Penso che alla comunicazione sociale non venga dato il giusto spazio e che il poco che riceve spesso gli venga dato in maniera strumentale. Servono sicuramente parole “giuste”, sia per la delicatezza di alcuni temi che per correttezza nei confronti dei lettori che meritano di essere “educati” a certi argomenti.

  1. Le notizie da divulgare e raccontare devono essere sempre nuove?

Non necessariamente. Alcune notizie meritano di essere riportate e ricordate a più riprese, a prescindere dalla loro “freschezza”, soprattutto se si tratta di notizie che raccontano problemi rimasti irrisolti.

  1. Le testate, oggi, secondo te sono prodotti commerciali o servizi pubblici?

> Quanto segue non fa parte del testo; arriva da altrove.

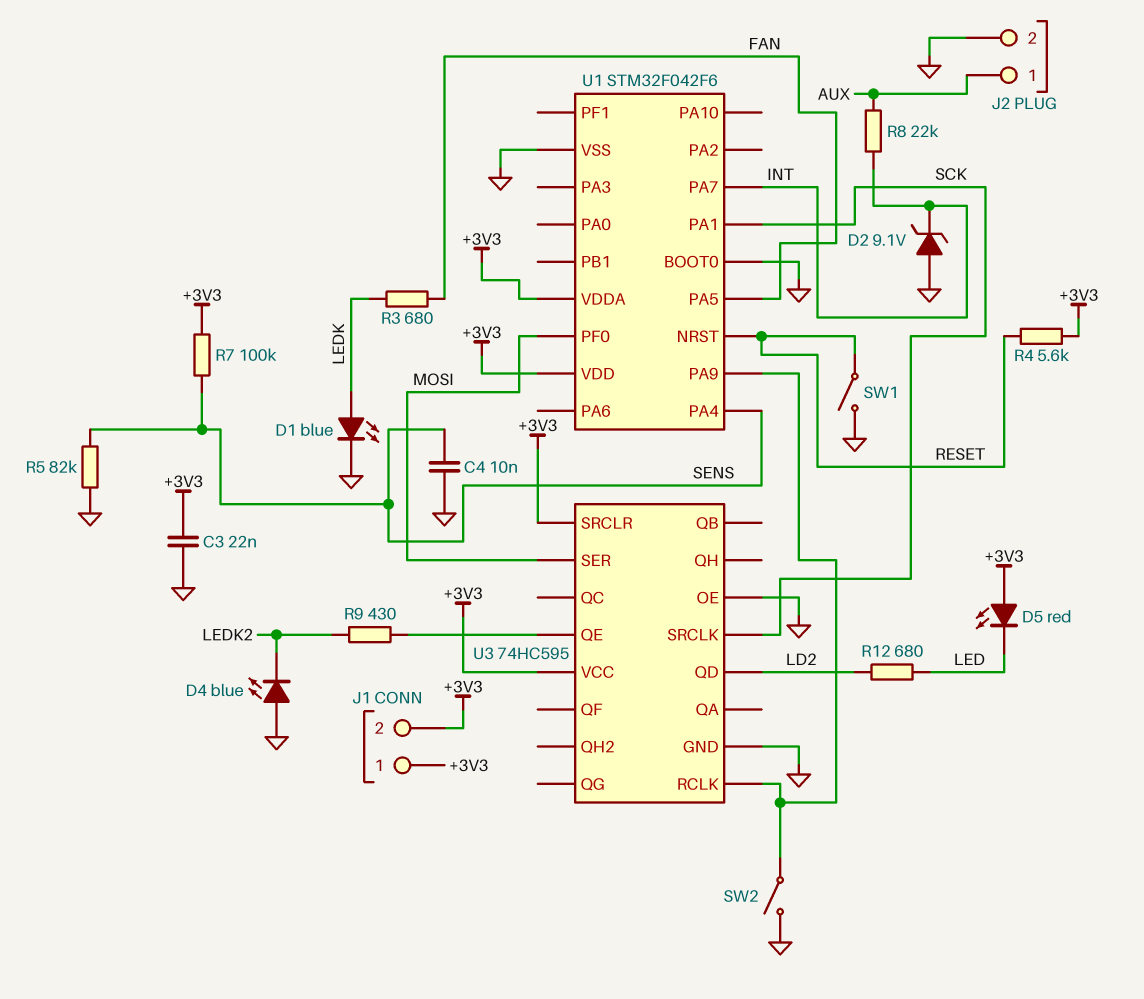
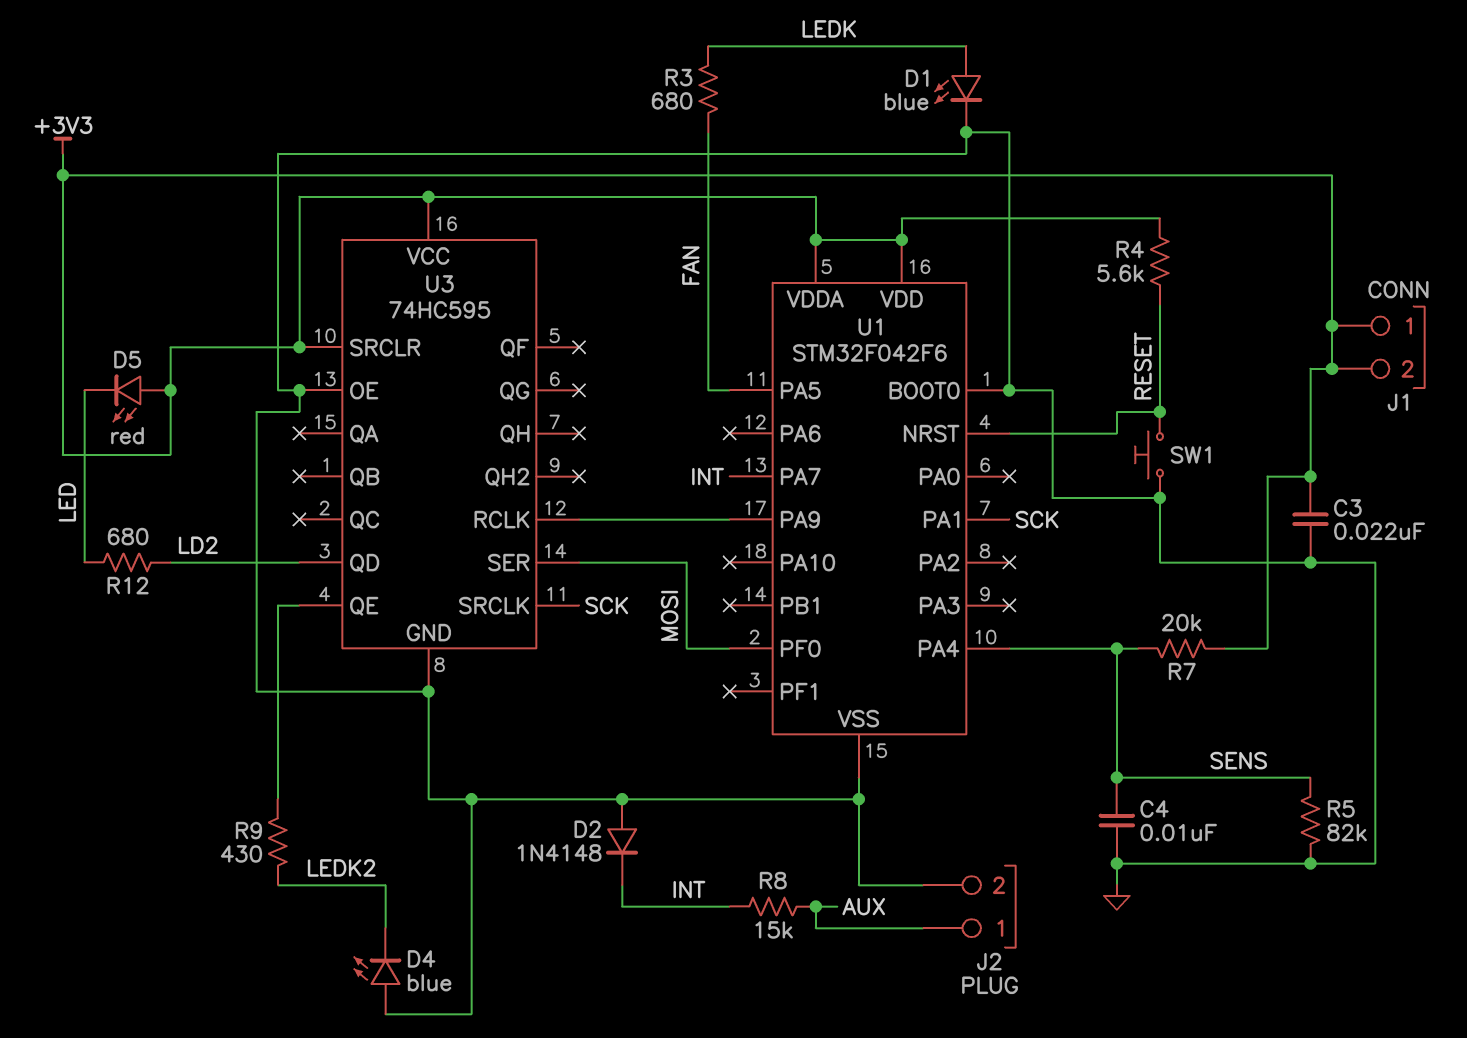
D2: zener 9.1V (A GND, K INT) -> diode 1N4148 (A GND, K INT)
R7: 100k (+3V3, SENS) -> 20k (+3V3, SENS)
R8: 22k (AUX, INT) -> 15k (AUX, INT)
SW1: switch (GND, RESET) -> button (GND, RESET)
SW2: switch (GND, U1/PA9) -> none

Credo che oggi si pensi molto di più al guadagno piuttosto che agli interessi della comunità e al rispetto nella trattazione di alcuni argomenti.

  1. Che significa, secondo te, essere un buon giornalista?

Significa riuscire a mettersi sempre al servizio del lettore e, nel caso in cui si raccontino storie delicate, delle situazioni di cui si scrive. Bisogna essere rispettosi, accertandosi, nei limiti del possibile, della correttezza delle informazioni che si stanno riportando.

  1. Come sei venuto a conoscenza del Premio?

Il Premio è stato promosso dalla scuola di giornalismo “Walter Tobagi”. Alcuni colleghi hanno partecipato l’anno scorso e quindi per questa edizione ho deciso di presentare il lavoro che, insieme a una collega, abbiamo realizzato.